Wednesday, March 24, 2010

One Minute Review: Dead Snow

I've always wondered whether, if a bad movie knows it bad, that somehow negates it's badness? After all, a stinker by any other Shakespeare one said. If we were to take Dead Snow as a measure of this question, the answer would be no, badness does not compensate for badness. Even worse, this low budget Norwegian gore-fest is also painfully self-reflexive.
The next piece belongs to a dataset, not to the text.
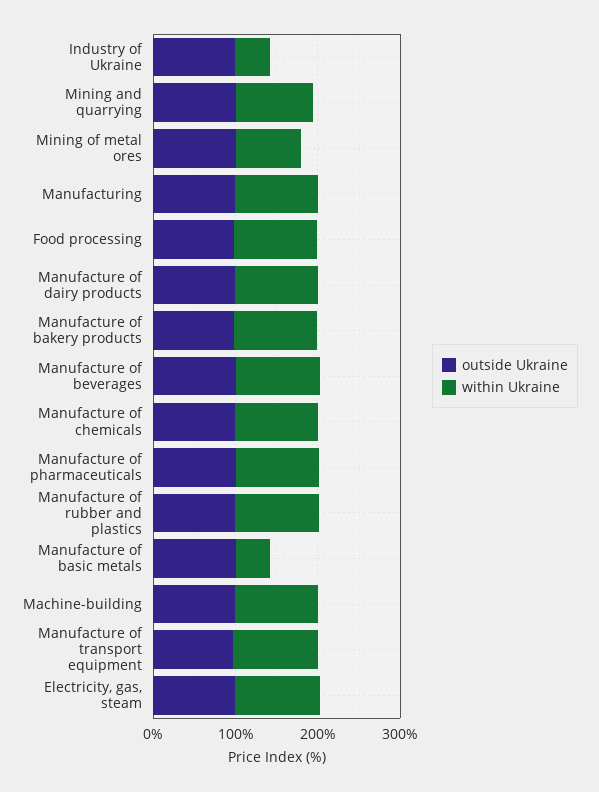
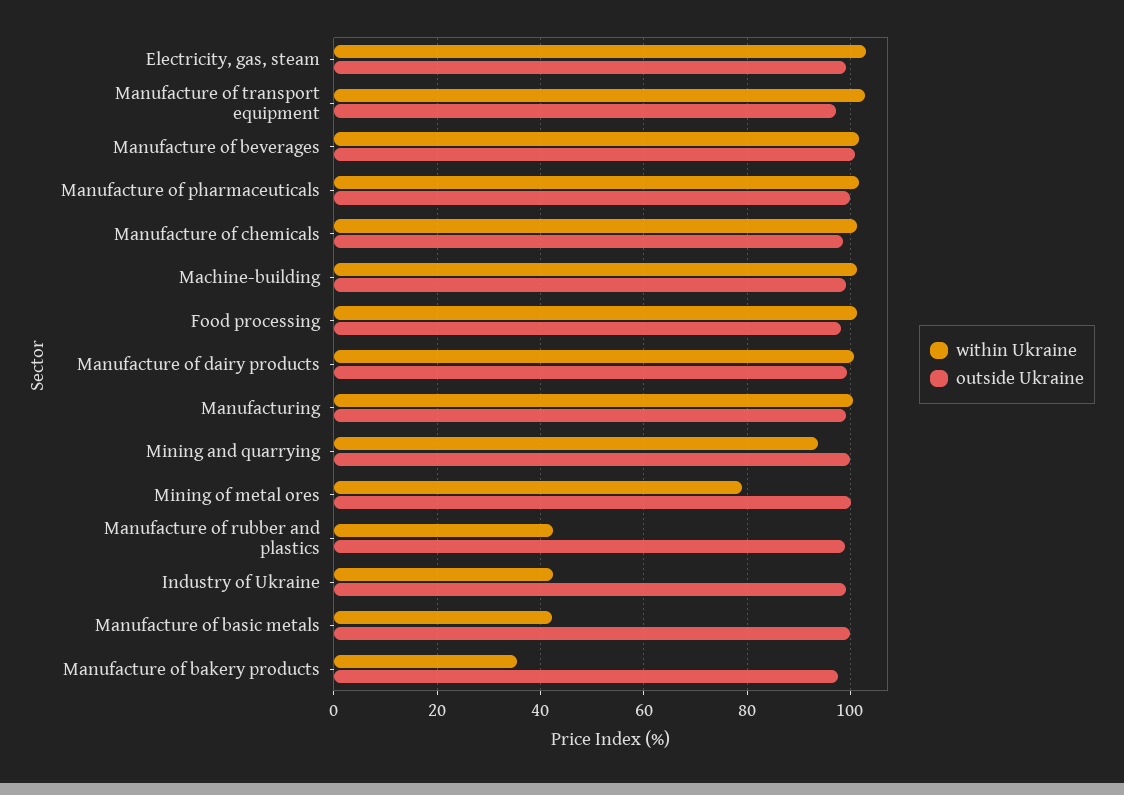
within Ukraine, Manufacture of bakery products: 100 -> 36
within Ukraine, Manufacture of rubber and plastics: 100 -> 42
It knows it's a movie and wants you to know it too. "How many movies can you think of where a bunch of teenagers go to a cabin in the woods without cell phones?" Asks one of the characters, which almost leads to a debate about whether or not Evil Dead 2 is actually a sequel to or rather just a remake of Evil Dead. Then, during a game of Twister someone asks why they even bother to play such a game. "Because Hollywood has taught us it's the best game ever," is the reply. I can't remember the last, or even the first time I've seen a Hollywood film pine over the brilliance of Twister. And then the gore starts as a group of hapless medical students are attacked by zombie cannibal Nazis after being warned of the evil that lurks near them by an ominous old man who looks kind of like Harvey Keitel and is apparently only out in the woods to tell these kids how dangerous it is to be out in the woods. Based on that description you should know if this movie is for you. If not, it's basically the same ol' thing.


  1. Nazi + Zombies... it's an equation you'd think would have added up to more. But such poor handling. It's the kind of film I can only imagine genre fans get into.

  2. I'll give it this much: it's about 100 times better than Cabin Fever.